Choose the students with squares and rectangles. Ask them to justify where they locate their shapes by referring to the definitions on the back of the cards.

The Venn diagram should look like this:

Some students may believe their shape belongs in the ellipses. Challenge them to explain why by referring to the definitions of each shape. For example, a rhombus has four equal sides but does not need to have right-angles (actually, a square is a type of rhombus).

8.

Ask the students who placed rectangles and squares in the diagram to choose another shape card from the Quadrilaterals CM.

• I want you to find someone who has a shape that is the same as your shape. All the shapes have four sides, so look for a different similarity.

Look for students to find similar shapes. They might attend to:

• two pairs of parallel sides.

A four-sided polygon with two pairs of parallel sides is called a parallelogram.

• One pair of parallel sides.

A four-sided polygon with only one pair of parallel sides is called a trapezium.

• Two pairs of equal sides that are adjacent. Adjacent means “next to”, so the equal sides meet at a corner.

A four-sided polygon that meets this criterion is called a kite.

• Four equal sides.

A four-sided polygon that has all sides equal is called a rhombus.

• No sides or angles that are equal.

A four-sided polygon that has unequal sides and angles is sometimes called a scalene quadrilateral.

9.

Students may notice common properties shared between shapes that are not listed above. For example, they might notice symmetry or attend to the size of one angle. They might look for similar side lengths.

Group the shapes by the properties listed in 6 as much as possible and create labels for the class of shapes and criteria for inclusion on the back of each card.

10.

Provoke students to think about relationships between classes of quadrilaterals. At this level, it is not expected that students can create a complete Venn diagram of all the classes of quadrilaterals. However, they should be able to identify if a given shape belongs or does not belong to a class. They should be exposed to creating Venn diagrams for inclusion relationships, as shown below.

11.

• Let’s look at the squares and rhombuses (rhombi). Is a square a kind of rhombus?

Students might agree that all the squares are rhombuses because they all have equal sides. The converse is not true. A rhombus does not need to have four right angles.

12.

• Let’s look at the rectangles, including the squares. Is a rectangle a type of parallelogram?

All rectangles have parallel sides. However, parallelograms need not have right-angled corners, so not all parallelograms are rectangles.

13.

• Let’s look at the parallelograms and trapeziums. Is a trapezium a type of parallelogram?

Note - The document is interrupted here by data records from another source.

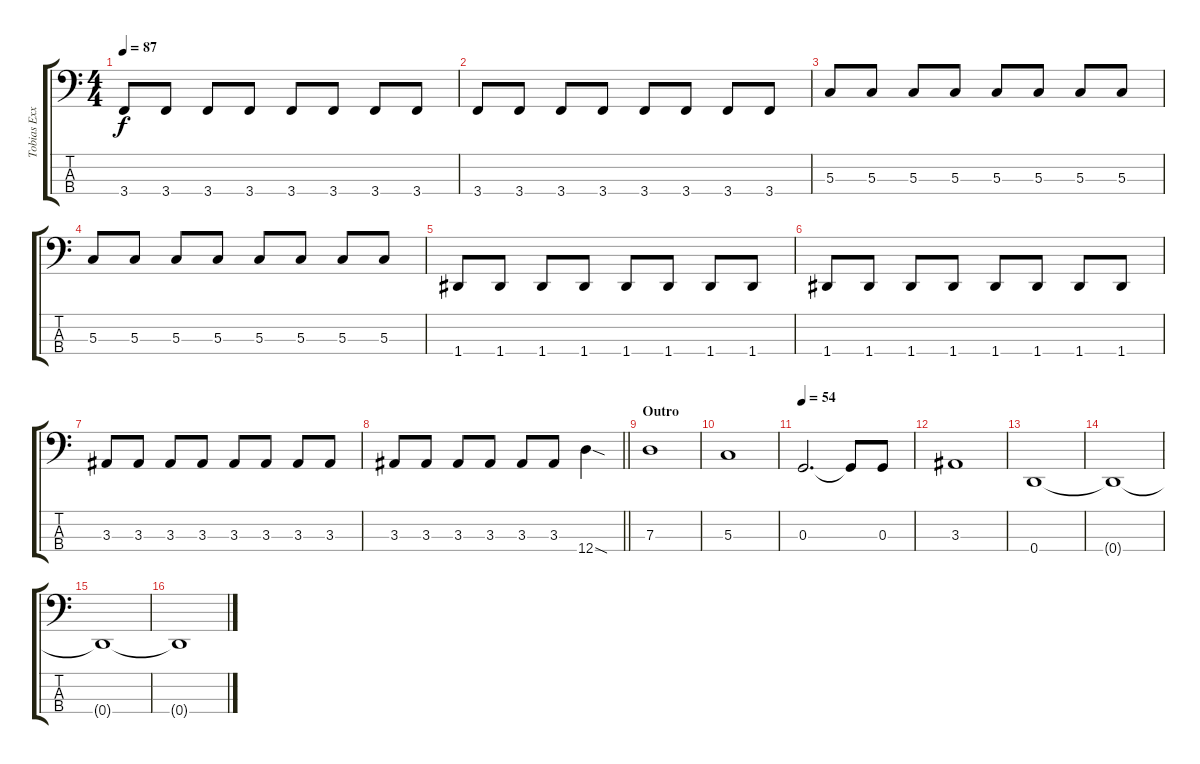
\track ("Tobias Exxel - Bass" "Tobias Exx") {instrument electricbassfinger}
\staff {score tabs}
\tuning (F2 C2 G1 D1) {hide}
\ts (4 4)
\tempo 87
\clef f4
\ks c
3.4.8{dy f} 3.4.8 3.4.8 3.4.8 3.4.8 3.4.8 3.4.8 3.4.8 |
3.4.8 3.4.8 3.4.8 3.4.8 3.4.8 3.4.8 3.4.8 3.4.8 |
5.3.8 5.3.8 5.3.8 5.3.8 5.3.8 5.3.8 5.3.8 5.3.8 |
5.3.8 5.3.8 5.3.8 5.3.8 5.3.8 5.3.8 5.3.8 5.3.8 |
1.4.8 1.4.8 1.4.8 1.4.8 1.4.8 1.4.8 1.4.8 1.4.8 |
1.4.8 1.4.8 1.4.8 1.4.8 1.4.8 1.4.8 1.4.8 1.4.8 |
3.3.8 3.3.8 3.3.8 3.3.8 3.3.8 3.3.8 3.3.8 3.3.8 |
\barLineRight lightlight
3.3.8 3.3.8 3.3.8 3.3.8 3.3.8 3.3.8 12.4{sod}.4 |
\section ("" "Outro")
7.3.1 |
5.3.1 |
\tempo 54
0.3.2{d} 0.3{t}.8 0.3.8 |
3.3.1 |
0.4.1 |
0.4{t}.1 |
0.4{t}.1 |
0.4{t}.1
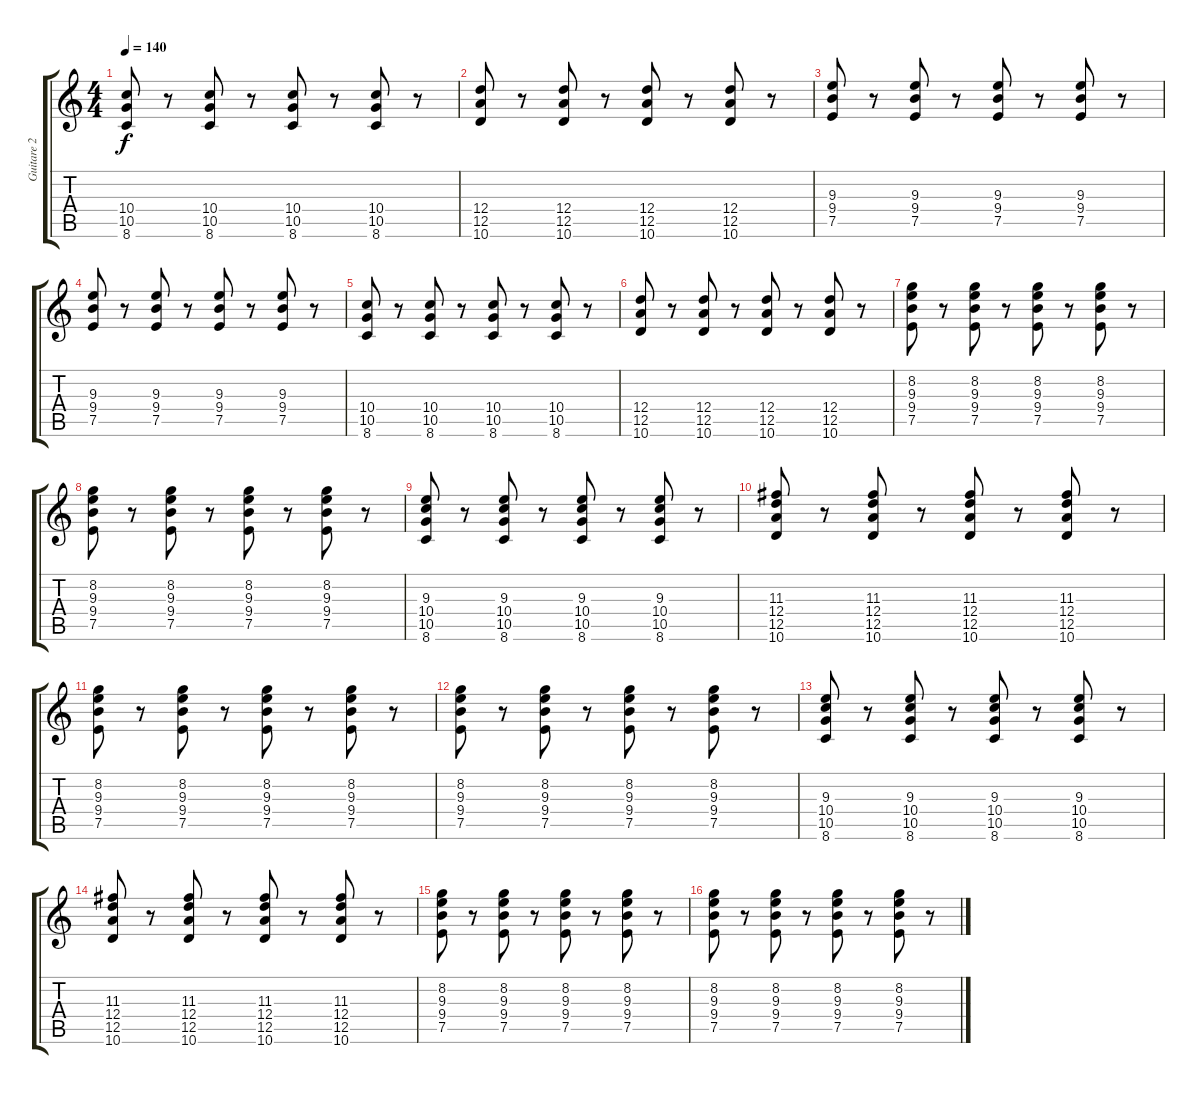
\track ("Guitare 2" "Guitare 2") {instrument distortionguitar}
\staff {score tabs}
\tuning (E4 B3 G3 D3 A2 E2) {hide}
\ts (4 4)
\tempo 140
\clef g2
\ks c
(10.4 10.5 8.6).8{dy f} r.8 (10.4 10.5 8.6).8 r.8 (10.4 10.5 8.6).8 r.8 (10.4 10.5 8.6).8 r.8 |
(12.4 12.5 10.6).8 r.8 (12.4 12.5 10.6).8 r.8 (12.4 12.5 10.6).8 r.8 (12.4 12.5 10.6).8 r.8 |
(9.3 9.4 7.5).8 r.8 (9.3 9.4 7.5).8 r.8 (9.3 9.4 7.5).8 r.8 (9.3 9.4 7.5).8 r.8 |
(9.3 9.4 7.5).8 r.8 (9.3 9.4 7.5).8 r.8 (9.3 9.4 7.5).8 r.8 (9.3 9.4 7.5).8 r.8 |
(10.4 10.5 8.6).8 r.8 (10.4 10.5 8.6).8 r.8 (10.4 10.5 8.6).8 r.8 (10.4 10.5 8.6).8 r.8 |
(12.4 12.5 10.6).8 r.8 (12.4 12.5 10.6).8 r.8 (12.4 12.5 10.6).8 r.8 (12.4 12.5 10.6).8 r.8 |
(8.2 9.3 9.4 7.5).8{balance 8} r.8 (8.2 9.3 9.4 7.5).8 r.8 (8.2 9.3 9.4 7.5).8 r.8 (8.2 9.3 9.4 7.5).8 r.8 |
(8.2 9.3 9.4 7.5).8 r.8 (8.2 9.3 9.4 7.5).8 r.8 (8.2 9.3 9.4 7.5).8 r.8 (8.2 9.3 9.4 7.5).8 r.8 |
(9.3 10.4 10.5 8.6).8 r.8 (9.3 10.4 10.5 8.6).8 r.8 (9.3 10.4 10.5 8.6).8 r.8 (9.3 10.4 10.5 8.6).8 r.8 |
(11.3 12.4 12.5 10.6).8 r.8 (11.3 12.4 12.5 10.6).8 r.8 (11.3 12.4 12.5 10.6).8 r.8 (11.3 12.4 12.5 10.6).8 r.8 |
(8.2 9.3 9.4 7.5).8{balance 8} r.8 (8.2 9.3 9.4 7.5).8 r.8 (8.2 9.3 9.4 7.5).8 r.8 (8.2 9.3 9.4 7.5).8 r.8 |
(8.2 9.3 9.4 7.5).8 r.8 (8.2 9.3 9.4 7.5).8 r.8 (8.2 9.3 9.4 7.5).8 r.8 (8.2 9.3 9.4 7.5).8 r.8 |
(9.3 10.4 10.5 8.6).8 r.8 (9.3 10.4 10.5 8.6).8 r.8 (9.3 10.4 10.5 8.6).8 r.8 (9.3 10.4 10.5 8.6).8 r.8 |
(11.3 12.4 12.5 10.6).8 r.8 (11.3 12.4 12.5 10.6).8 r.8 (11.3 12.4 12.5 10.6).8 r.8 (11.3 12.4 12.5 10.6).8 r.8 |
(8.2 9.3 9.4 7.5).8{balance 8} r.8 (8.2 9.3 9.4 7.5).8 r.8 (8.2 9.3 9.4 7.5).8 r.8 (8.2 9.3 9.4 7.5).8 r.8 |
(8.2 9.3 9.4 7.5).8 r.8 (8.2 9.3 9.4 7.5).8 r.8 (8.2 9.3 9.4 7.5).8 r.8 (8.2 9.3 9.4 7.5).8 r.8
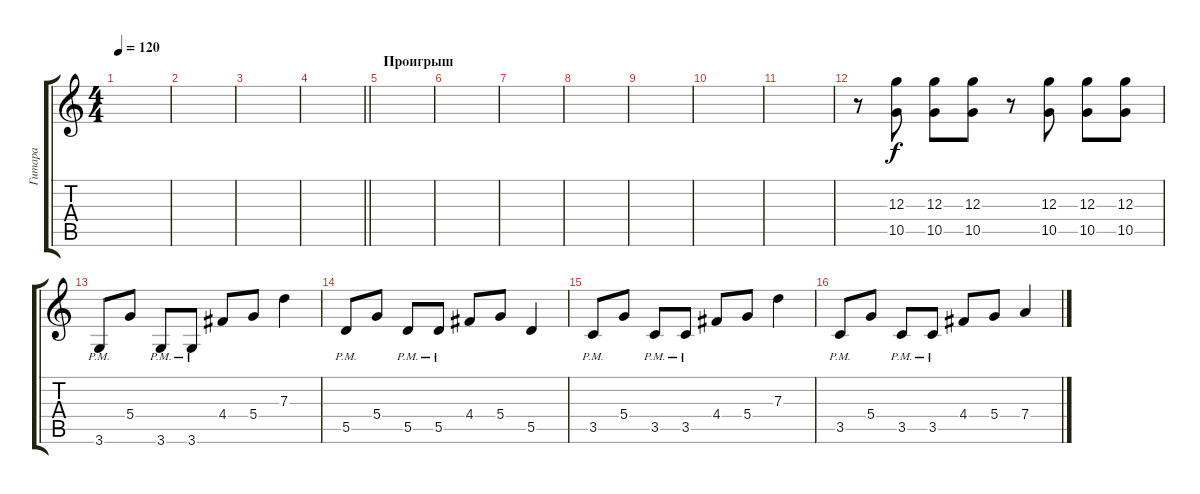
\track ("Гитара" "Гитара") {instrument distortionguitar}
\staff {score tabs}
\tuning (E4 B3 G3 D3 A2 E2) {hide}
\ts (4 4)
\tempo 120
\clef g2
\ks c
|
|
|
\barLineRight lightlight
|
\section ("" "Проигрыш")
|
|
|
|
|
|
|
r.8 (12.3 10.5).8 (12.3 10.5).8 (12.3 10.5).8 r.8 (12.3 10.5).8 (12.3 10.5).8 (12.3 10.5).8 |
3.6{pm}.8 5.4.8 3.6{pm}.8 3.6{pm}.8 4.4.8 5.4.8 7.3.4 |
5.5{pm}.8 5.4.8 5.5{pm}.8 5.5{pm}.8 4.4.8 5.4.8 5.5.4 |
3.5{pm}.8 5.4.8 3.5{pm}.8 3.5{pm}.8 4.4.8 5.4.8 7.3.4 |
3.5{pm}.8 5.4.8 3.5{pm}.8 3.5{pm}.8 4.4.8 5.4.8 7.4.4
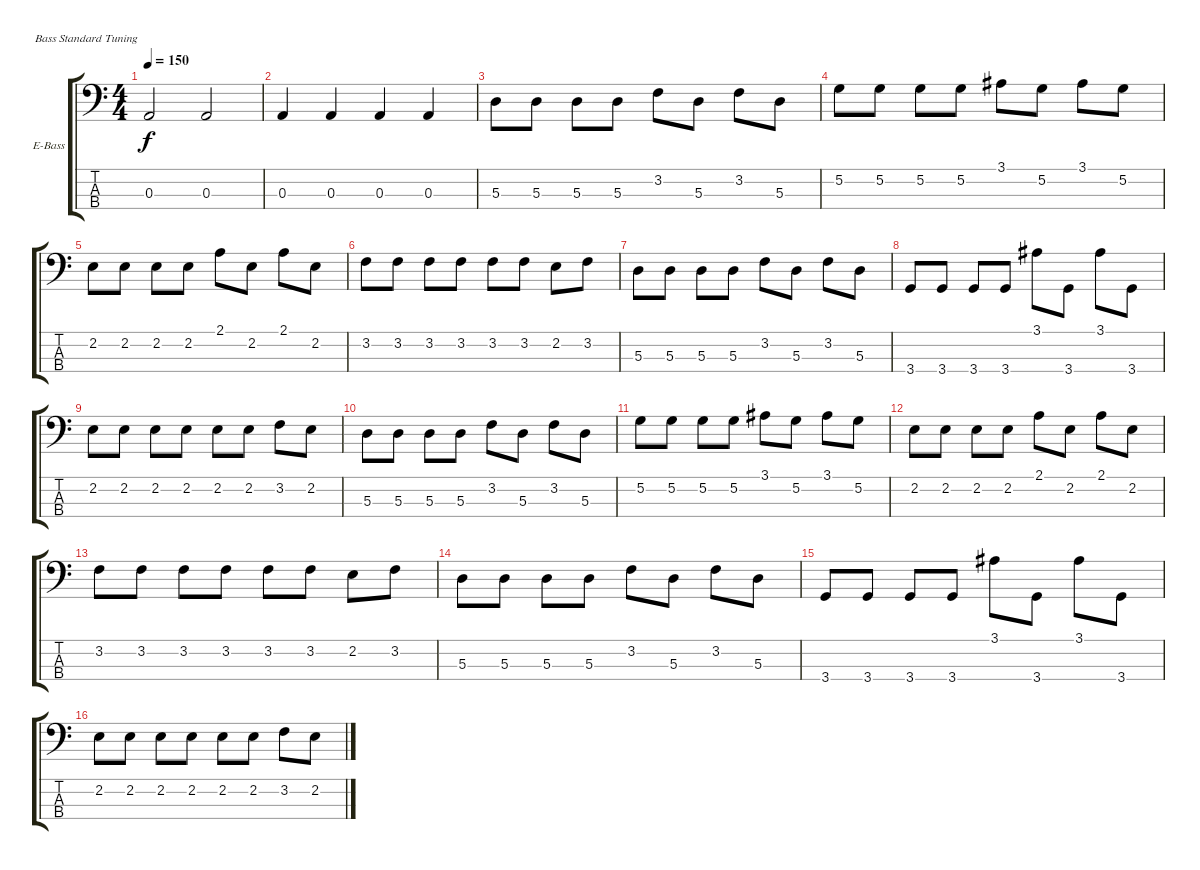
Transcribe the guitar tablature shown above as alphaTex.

\bracketExtendMode groupsimilarinstruments
\firstSystemTrackNameOrientation horizontal
\otherSystemsTrackNameOrientation horizontal
\track ("Bass" "E-Bass") {instrument electricbassfinger}
\staff {score tabs}
\tuning (G2 D2 A1 E1)
\ts (4 4)
\tempo 150
\clef f4
\ks c
0.3.2{dy f} 0.3.2 |
0.3.4 0.3.4 0.3.4 0.3.4 |
5.3.8 5.3.8 5.3.8 5.3.8 3.2.8 5.3.8 3.2.8 5.3.8 |
5.2.8 5.2.8 5.2.8 5.2.8 3.1.8 5.2.8 3.1.8 5.2.8 |
2.2.8 2.2.8 2.2.8 2.2.8 2.1.8 2.2.8 2.1.8 2.2.8 |
3.2.8 3.2.8 3.2.8 3.2.8 3.2.8 3.2.8 2.2.8 3.2.8 |
5.3.8 5.3.8 5.3.8 5.3.8 3.2.8 5.3.8 3.2.8 5.3.8 |
3.4.8 3.4.8 3.4.8 3.4.8 3.1.8 3.4.8 3.1.8 3.4.8 |
2.2.8 2.2.8 2.2.8 2.2.8 2.2.8 2.2.8 3.2.8 2.2.8 |
5.3.8 5.3.8 5.3.8 5.3.8 3.2.8 5.3.8 3.2.8 5.3.8 |
5.2.8 5.2.8 5.2.8 5.2.8 3.1.8 5.2.8 3.1.8 5.2.8 |
2.2.8 2.2.8 2.2.8 2.2.8 2.1.8 2.2.8 2.1.8 2.2.8 |
3.2.8 3.2.8 3.2.8 3.2.8 3.2.8 3.2.8 2.2.8 3.2.8 |
5.3.8 5.3.8 5.3.8 5.3.8 3.2.8 5.3.8 3.2.8 5.3.8 |
3.4.8 3.4.8 3.4.8 3.4.8 3.1.8 3.4.8 3.1.8 3.4.8 |
2.2.8 2.2.8 2.2.8 2.2.8 2.2.8 2.2.8 3.2.8 2.2.8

Parallelograms have two pairs of parallel sides, but trapeziums (trapezia) have only one pair. Therefore, a trapezium is not a parallelogram, and vice versa.

1.

Ask students to classify triangles. You start by giving them a 5 x 5 pin Geoboard template and asking students to draw as many different triangles as possible. The triangles can be cut out and sorted by properties such as:

• All three sides and angles are equal (equilateral triangles).
• Only two sides are equal (isosceles triangles).
• A right angle (right-angled triangles).
• An angle is greater than a right angle (obtuse triangles).
• No sides or angles are equal (scalene triangles).

2.

Classify other things by their properties. Examples might be:

• Grocery items (food/not food, location in house, regularity of replacement, etc.)
• Plastic animals (habitat, food, size, colour, skin type, etc.)
• Leaves (size, shape, height above ground level, etc.)